O que aconteceu no intervalo

Contem as bolinhas no chão. No intervalo não dá para ver nada, e no fim o número é outro: falta descobrir o que aconteceu enquanto ninguém via.

Sobre esta ferramenta

Um chão com bolinhas em cima e um número que a turma conta em voz alta. Depois vem o intervalo: as bolinhas não ficam escondidas atrás de nada — enquanto ele dura, elas simplesmente não são desenhadas, então não há o que espiar. Sobra o próprio chão, e por ele passa um único pulso, para dentro ou para fora. Esse pulso diz que aconteceu alguma coisa e para que lado. Ele é igualzinho para uma bolinha e para seis: a quantidade ele nunca entrega.

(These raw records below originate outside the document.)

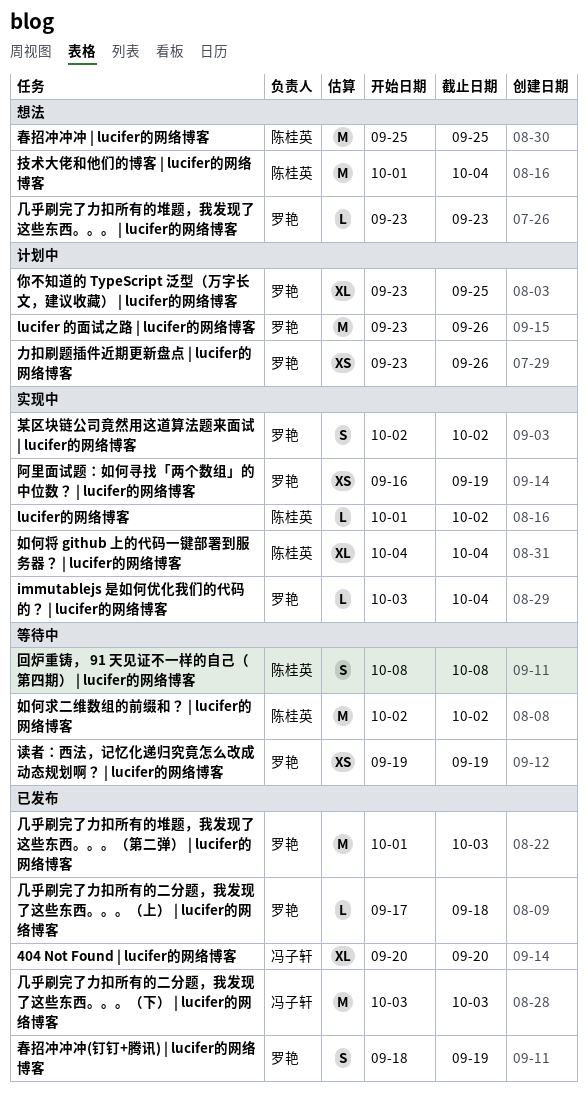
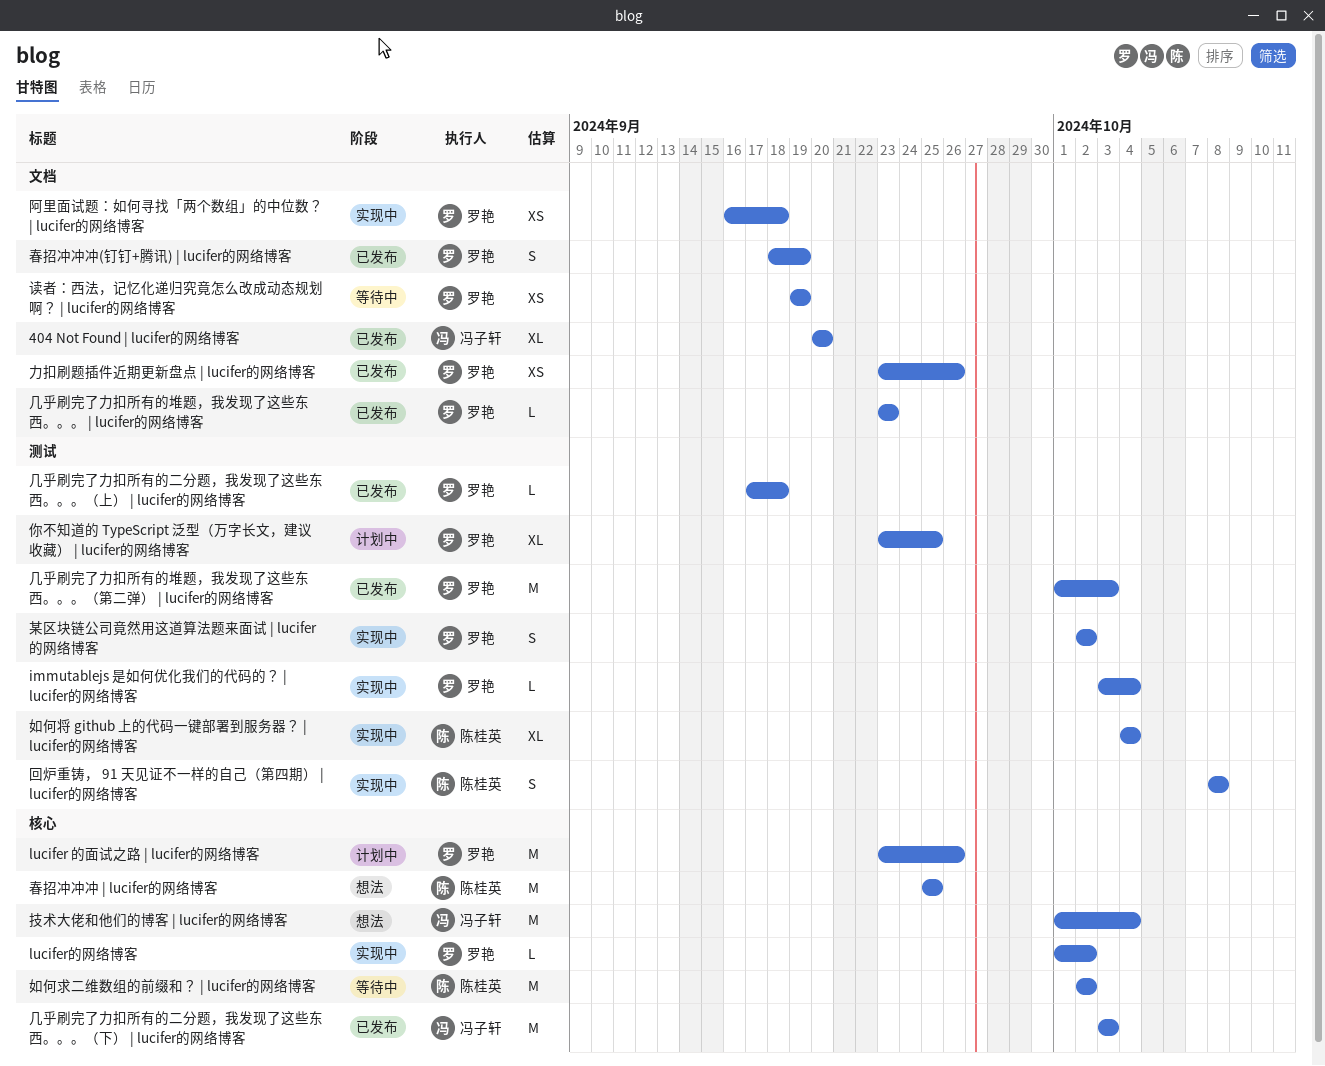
lucifer的网络博客, owner: 陈桂英 -> 罗艳
几乎刷完了力扣所有的堆题，我发现了这些东西。。。 | lucifer的网络博客, status: 想法 -> 已发布
力扣刷题插件近期更新盘点 | lucifer的网络博客, status: 计划中 -> 已发布
回炉重铸， 91 天见证不一样的自己（第四期） | lucifer的网络博客, status: 等待中 -> 实现中
技术大佬和他们的博客 | lucifer的网络博客, owner: 陈桂英 -> 冯子轩
阿里面试题：如何寻找「两个数组」的中位数？ | lucifer的网络博客, due: Sep 19 -> Sep 18

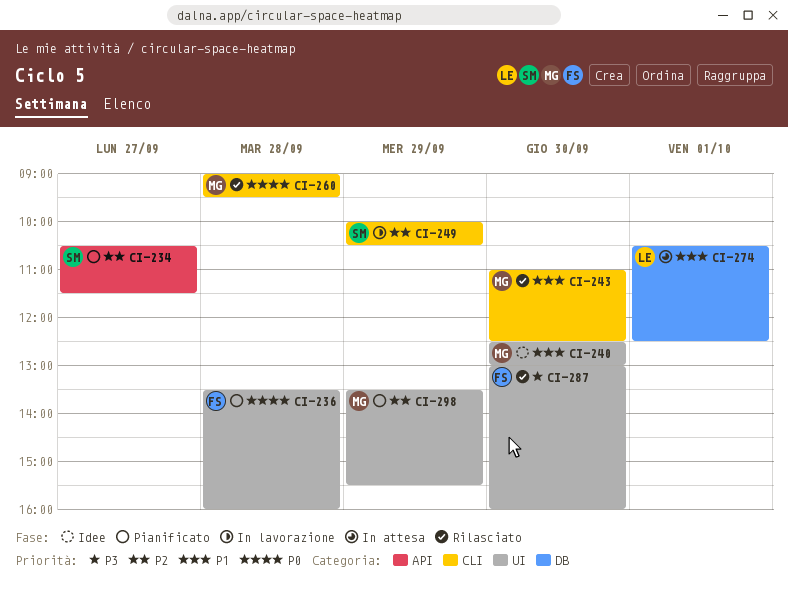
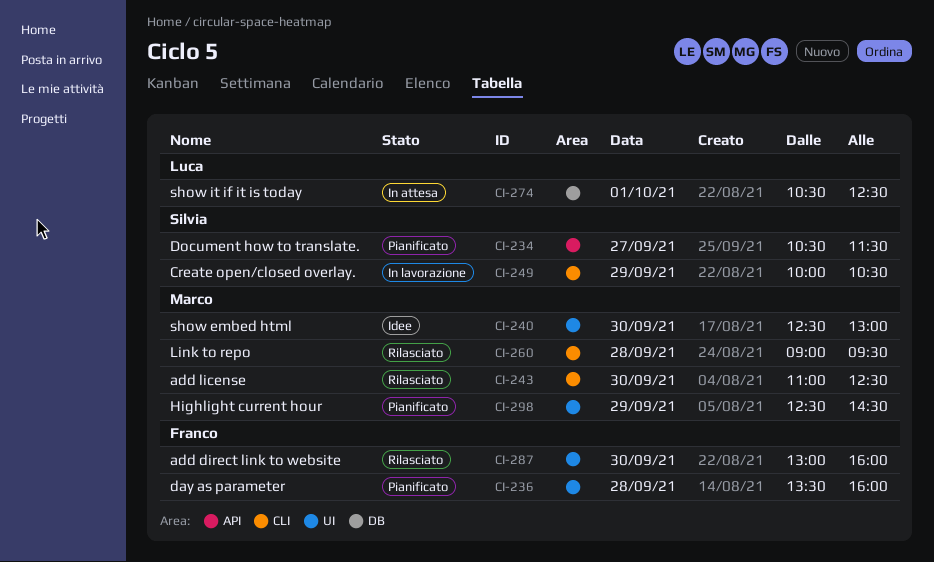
CI-298, begins: 13:30 -> 12:30
CI-298, ends: 15:30 -> 14:30

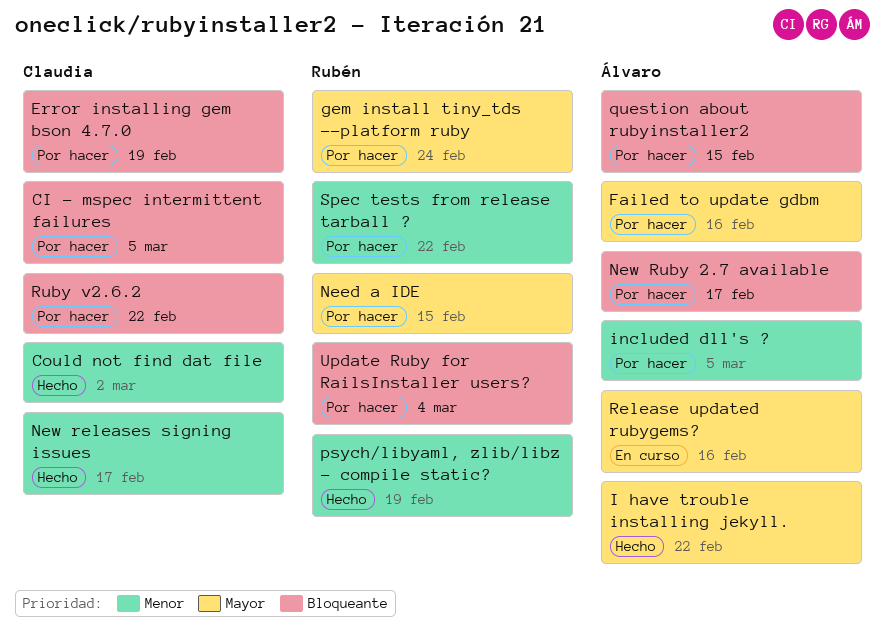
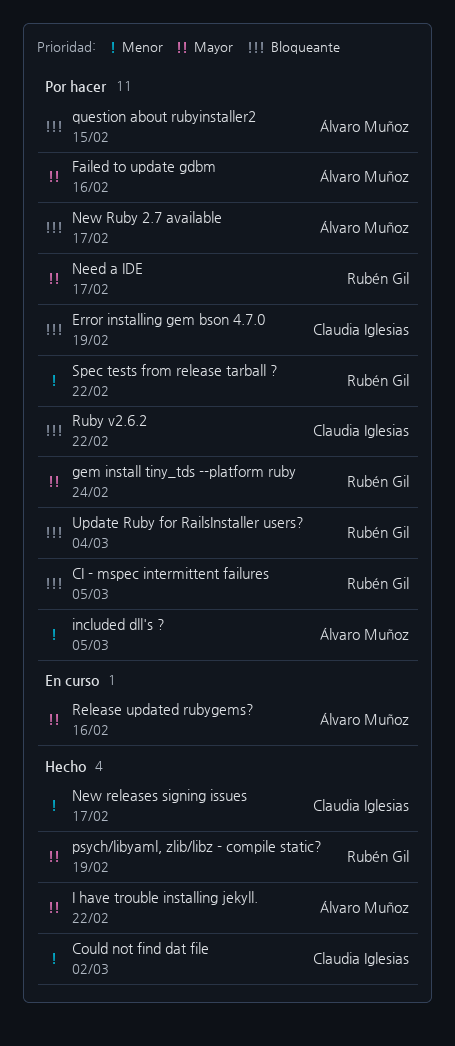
CI - mspec intermittent failures, owner: Claudia Iglesias -> Rubén Gil
Need a IDE, due: Feb 15 -> Feb 17
psych/libyaml, zlib/libz - compile static?, priority: Menor -> Mayor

Quando o intervalo acaba, conta-se de novo. O começo se sabe, o fim se sabe, e o que ninguém viu é justamente o tamanho da mudança. É a pergunta que os cadernos quase nunca trazem: em três de quatro livros de 1.º ano examinados nos anos 1980 ela não apareceu nenhuma vez. É mais difícil que a pergunta comum pelo resultado, e essa dificuldade merece uma conversa na aula em vez de uma correção.

Uma criança diz a ideia dela tocando um número. A ferramenta representa a ideia e chega aonde chega — no mesmo chão, na mesma cor e no mesmo tamanho. Nenhuma comparação é calculada em lugar nenhum: nada fica verde, nada fica vermelho, nenhuma frase diz errado. A criança vê que dois números não são iguais e segue dali. Não há pontos nem relógio. Esta rotina é baseada em pesquisa, mas não em provas de eficácia: descrevemos o que a ferramenta faz e não afirmamos nenhum efeito medido.

Aqui tudo é grátis: cada chão novo, cada intervalo e quantas tentativas a turma quiser. O plano Professor acrescenta a folha impressa, com o chão antes e depois exatamente como a turma acabou de ver, e linhas pautadas para as sentenças matemáticas que ela escreveu.

Como usar em sala de aula

  • Distribua um chão e contem juntos em voz alta. Nada é cronometrado: contar pode levar o tempo que precisar.
  • Comece o intervalo. Peça que a turma olhe para o chão: é a única coisa que fica, e ele mostra só uma coisa — entrou alguma coisa, ou saiu alguma coisa.
  • Quando acabar, contem de novo e escreva os dois números à vista de todos. Aí vem a pergunta de verdade: quantas, enquanto ninguém via?
  • Pegue a ideia de uma criança e toque nesse número. A ferramenta parte da primeira contagem e chega aonde essa ideia leva. Se chegar a outro lugar do que a turma contou, não é erro e sim informação — pergunte o que ela diz a vocês.

Ideias para a sala de aula

  • Dois minutos por dia: um chão, um intervalo e uma conta na lousa. A conta é o objetivo; contar é o caminho.
  • Recolha três ideias diferentes e escreva todas antes de tocar em qualquer coisa. Depois represente uma por uma e deixe a turma ver aonde cada uma chega.
  • Use a mesma contagem inicial duas vezes: uma com algo entrando e outra com algo saindo. A única diferença é o pulso, e vale perguntar o que a turma viu de fato.